New Summit Investments is raising a new $100 million impact fund, according to documents filed with the SEC. The hefty new fund, should it be raised, will let it continue investing in managers backing startups and other companies focused on environmental and social problems.

This is the firm’s fifth fund and marks a sizable jump from the $40 million of its previous fund, which closed back in 2022. New Summit invests in various other funds, including venture capital, real estate investors and infrastructure investors. It currently has $115 million in assets under management, according to PitchBook.

New Summit declined to comment on the new fund’s strategy or timing, citing security regulations. “We launched one of the first multi-manager strategies for private market impact investing in 2016 and are pleased to be continuing this work,” Casey Dilloway, the firm’s managing director, told TechCrunch.
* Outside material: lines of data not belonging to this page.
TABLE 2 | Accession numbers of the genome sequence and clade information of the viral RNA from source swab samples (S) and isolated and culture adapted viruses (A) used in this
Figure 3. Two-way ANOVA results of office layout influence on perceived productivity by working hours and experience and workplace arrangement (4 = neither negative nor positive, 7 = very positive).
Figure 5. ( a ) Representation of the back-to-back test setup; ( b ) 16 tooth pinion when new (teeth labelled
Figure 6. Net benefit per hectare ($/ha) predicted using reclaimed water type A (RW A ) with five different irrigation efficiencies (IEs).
The size of the new fund suggests that it is bullish that it can convince LPs to open their wallets based not only on the firm’s investment history but also on its impact-focused approach. The fund-of-funds approach helps smaller investors place bets by finding the best-performing firms that also hew to their environmental and social requirements.

The SEC form indicates that New Summit is early in its fundraising process, and hasn’t secured any capital commitments yet. So, this is an interesting test case on if investors still have an appetite for ESG. The minimum investment is $250,000, the form says, indicating that the firm intends to approach investors of various sizes and risk appetites.
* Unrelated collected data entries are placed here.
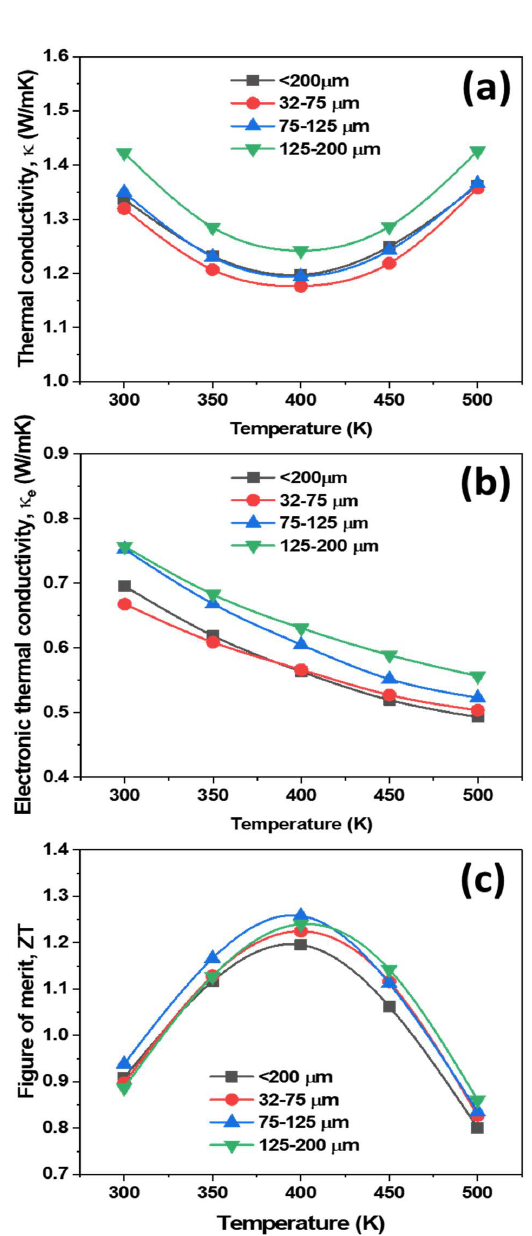
Figure 6. Temperature dependence of ( a ) total thermal conductivity, ( b ) electronic thermal conductivity, and ( c ) figure of merit for different water atomized powder sizes of p-type Cu 0.07 Bi 0.5 Sb 1.5 Te 3 bulk specimens.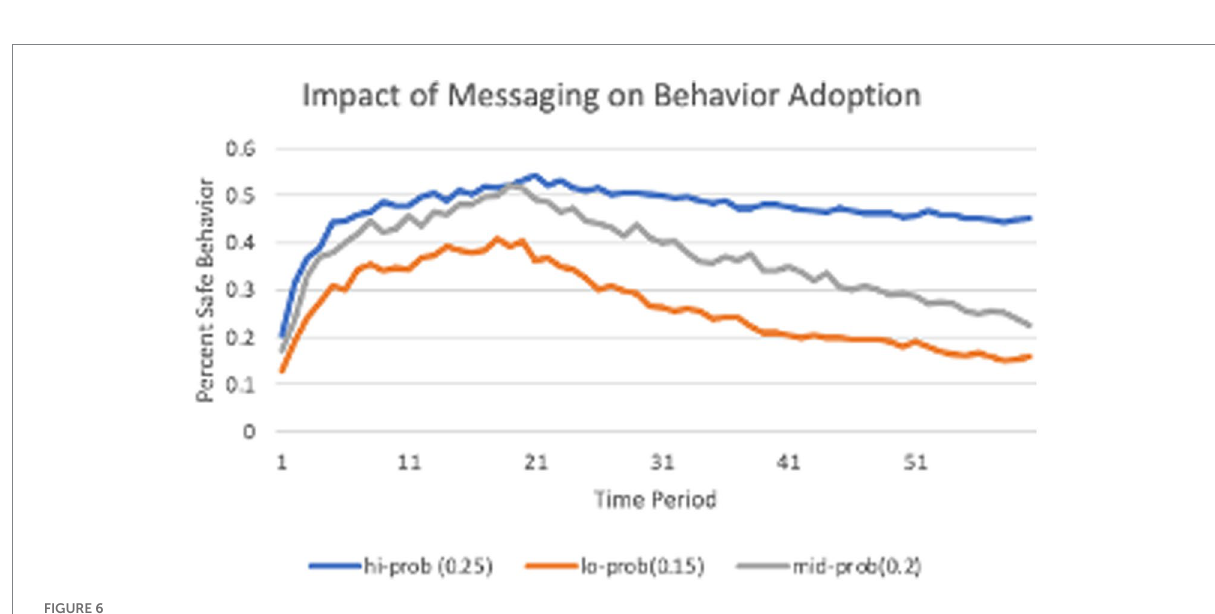
FIGURE 6 The evolving polarization of behavior adoption in response to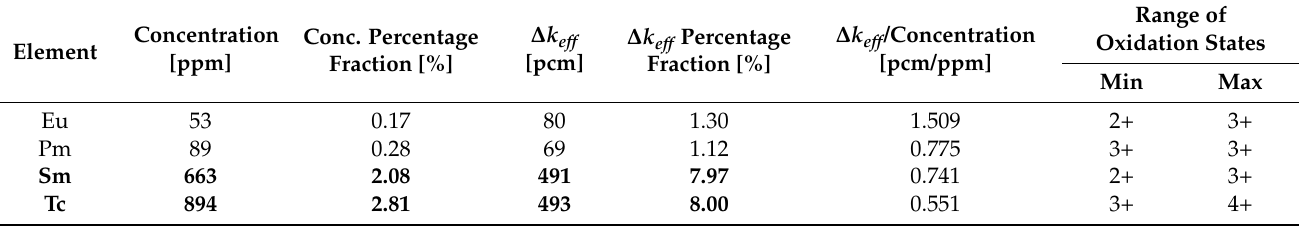
Table 1. Concentration of the leading fission product poison elements accumulated after a burnup of 100 GWd/tHM assessed through their correlated influence on the system criticality, with the most relevant elements marked in bold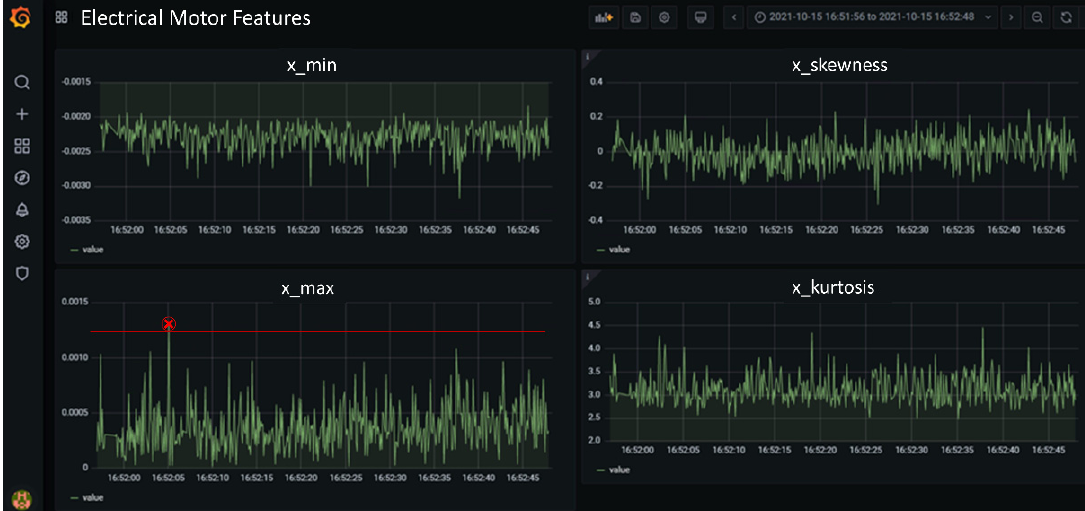
Figure 5. Descriptive statistics monitoring of the electrical motor.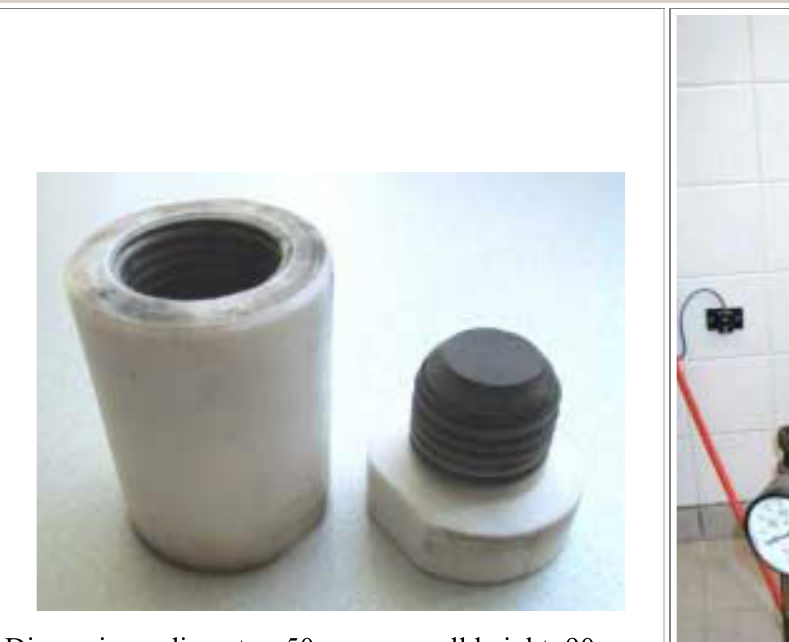
Dimensions: diameter: 50 mm, overall height: 90 mm, inside volume: 9 mL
One thing going for this fundraise is New Summit’s interest in climate tech, which has bucked trends in venture capital, with deal counts remaining high throughout 2023, according to PitchBook. Last year, total investment hit $41.1 billion. While that’s off a peak of $51 billion in 2021, VCs say that climate remains one of two hot sectors where deals close fast. AI is, of course, the other.

Although the explicit focus on diversity, equity, and inclusion might be under fire from commentators, there is still a pressing need to provide opportunities to underrepresented founders, who tend to take more inclusive approaches to technology and business. New Summit has supported marginalized fund managers by launching initiatives like its partnership with investment firm Gratitude Railroad to source and underwrite underrepresented fund managers.

New Summit has also invested in several diverse fund managers who specialize in climate and health, including Black Opal Ventures and Buoyant Ventures, in addition to a range of other climate tech VCs, including ArcTern, Al Gore’s Generation Investment Management and Obvious Ventures.

New Summit Investments’ was founded in 2016 as an impact investment firm focusing on climate, health and economic opportunities. Its thesis adheres to the UN’s 17 Sustainable Development Goals, a framework to help create a more equitable planet by addressing issues such as access to clean water, quality education and poverty reduction.

New Summit Investments’ first fund closed for $20 million in 2016, followed by $36 million in 2018, according to PitchBook.